=== TEXTO APRESENTADO ===
:::

Relacionando as reflexões trazidas pelo texto de Sônia Fleury, com críticas à democracia representativa por sua fragilidade na inclusão dos interesses dos diferentes atores sociais na pauta nacional de saúde, e que ao mesmo tempo credita à democracia direta (ainda que não utilize o termo), através da participação social, maiores chances de promoção da cidadania enquanto inclusão de interesses diversificados nas decisões sobre políticas públicas, é possível repensar a abordagem do projeto de pesquisa sobre os eventuais resultados da militância (dos grupos reunidos em associativismo em torno do tratamento de pessoas com diabetes no Brasil) na política nacional de atenção ao diabetes.
Pensou-se inicialmente em coletar dados sobre os temas debatidos por associações de pacientes, blogueiros e ativistas (nas redes virtuais e nos territórios) nos últimos dez anos, e compará-los à evolução dos protocolos clínicos e diretrizes terapêuticas de diabetes, para verificar se as demandas da comunidade diabética foram atendidas, ou seja, se a participação social direta resultou em alguma mudança em questão de implementação de política de saúde voltada a pessoas com diabetes. Mas é possível uma análise mais aproximada da democracia direta, a partir da ideia de poder local, coletando os dados relativamente a governos e participação social subnacionais, para comparar dois Estados (São Paulo e Piauí, por exemplo) ou duas cidades (São Paulo e Brasília, por exemplo) a partir das diferenças de seus protocolos regionais de tratamento do diabetes, relacionando-os aos temas debatidos por associações de pacientes, blogueiros e ativistas (nas redes virtuais e nos territórios) dessas regiões, tentando aferir a influência dos grupos sobre a política de saúde local para pessoas com diabetes, incluindo no debate a problematização trazido no início deste texto.

:::

=== DADOS DE ORIGEM ===
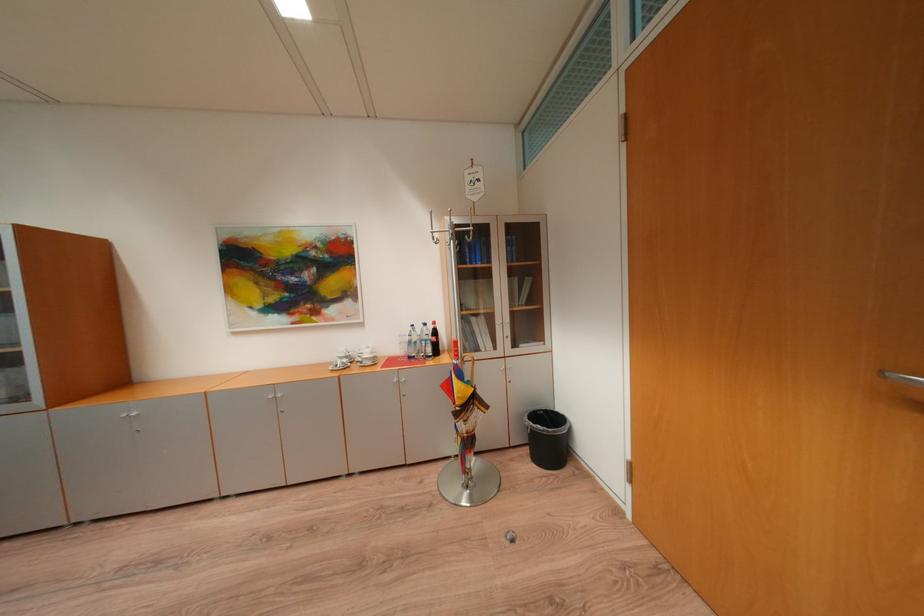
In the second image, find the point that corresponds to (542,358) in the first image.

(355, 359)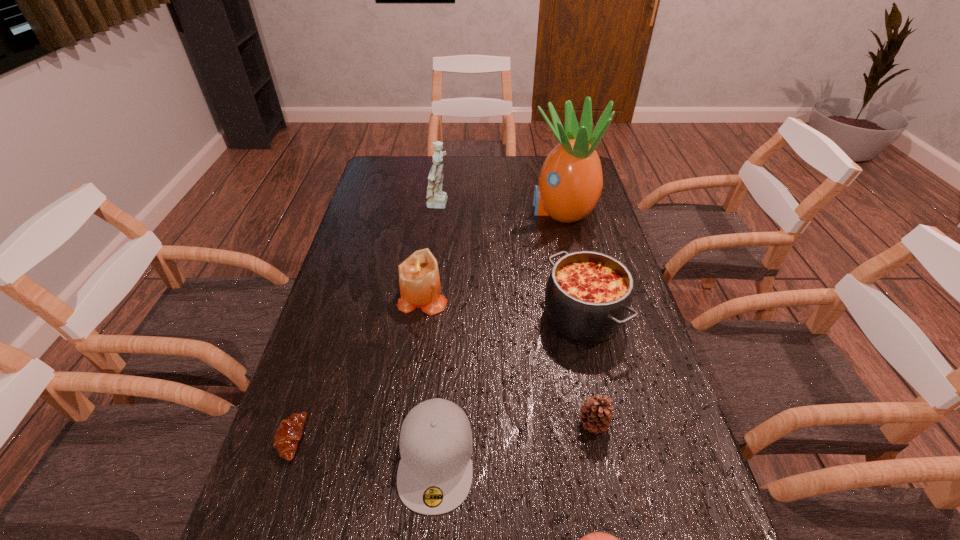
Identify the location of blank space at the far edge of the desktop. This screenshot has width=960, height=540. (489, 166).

:::

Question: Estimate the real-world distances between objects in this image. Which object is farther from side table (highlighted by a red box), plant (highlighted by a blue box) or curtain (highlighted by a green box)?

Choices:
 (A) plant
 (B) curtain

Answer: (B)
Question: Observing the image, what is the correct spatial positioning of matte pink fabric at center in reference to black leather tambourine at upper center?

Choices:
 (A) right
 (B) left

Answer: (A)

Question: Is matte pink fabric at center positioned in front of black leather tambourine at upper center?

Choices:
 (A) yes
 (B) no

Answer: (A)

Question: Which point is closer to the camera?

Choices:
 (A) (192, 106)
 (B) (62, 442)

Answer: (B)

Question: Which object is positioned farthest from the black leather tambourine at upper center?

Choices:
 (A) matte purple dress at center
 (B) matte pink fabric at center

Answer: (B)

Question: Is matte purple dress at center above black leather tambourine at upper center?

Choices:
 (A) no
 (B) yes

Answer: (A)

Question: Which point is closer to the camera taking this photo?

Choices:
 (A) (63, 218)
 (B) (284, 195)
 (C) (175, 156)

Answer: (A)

:::

=== LISTA DE EXERCÍCIOS ===
**A)** Atualize o trecho do texto apresentado entre "Relacionando as reflexões" e "atenção ao diabetes.", inclusive, substituindo "projeto de pesquisa" por "plano de estudo".
**B)** No texto apresentado, quais dois Estados aparecem como exemplo para uma possível comparação?

=== EXERCÍCIOS RESOLVIDOS ===
**A)**
Relacionando as reflexões trazidas pelo texto de Sônia Fleury, com críticas à democracia representativa por sua fragilidade na inclusão dos interesses dos diferentes atores sociais na pauta nacional de saúde, e que ao mesmo tempo credita à democracia direta (ainda que não utilize o termo), através da participação social, maiores chances de promoção da cidadania enquanto inclusão de interesses diversificados nas decisões sobre políticas públicas, é possível repensar a abordagem do plano de estudo sobre os eventuais resultados da militância (dos grupos reunidos em associativismo em torno do tratamento de pessoas com diabetes no Brasil) na política nacional de atenção ao diabetes.

**B)** São Paulo e Piauí.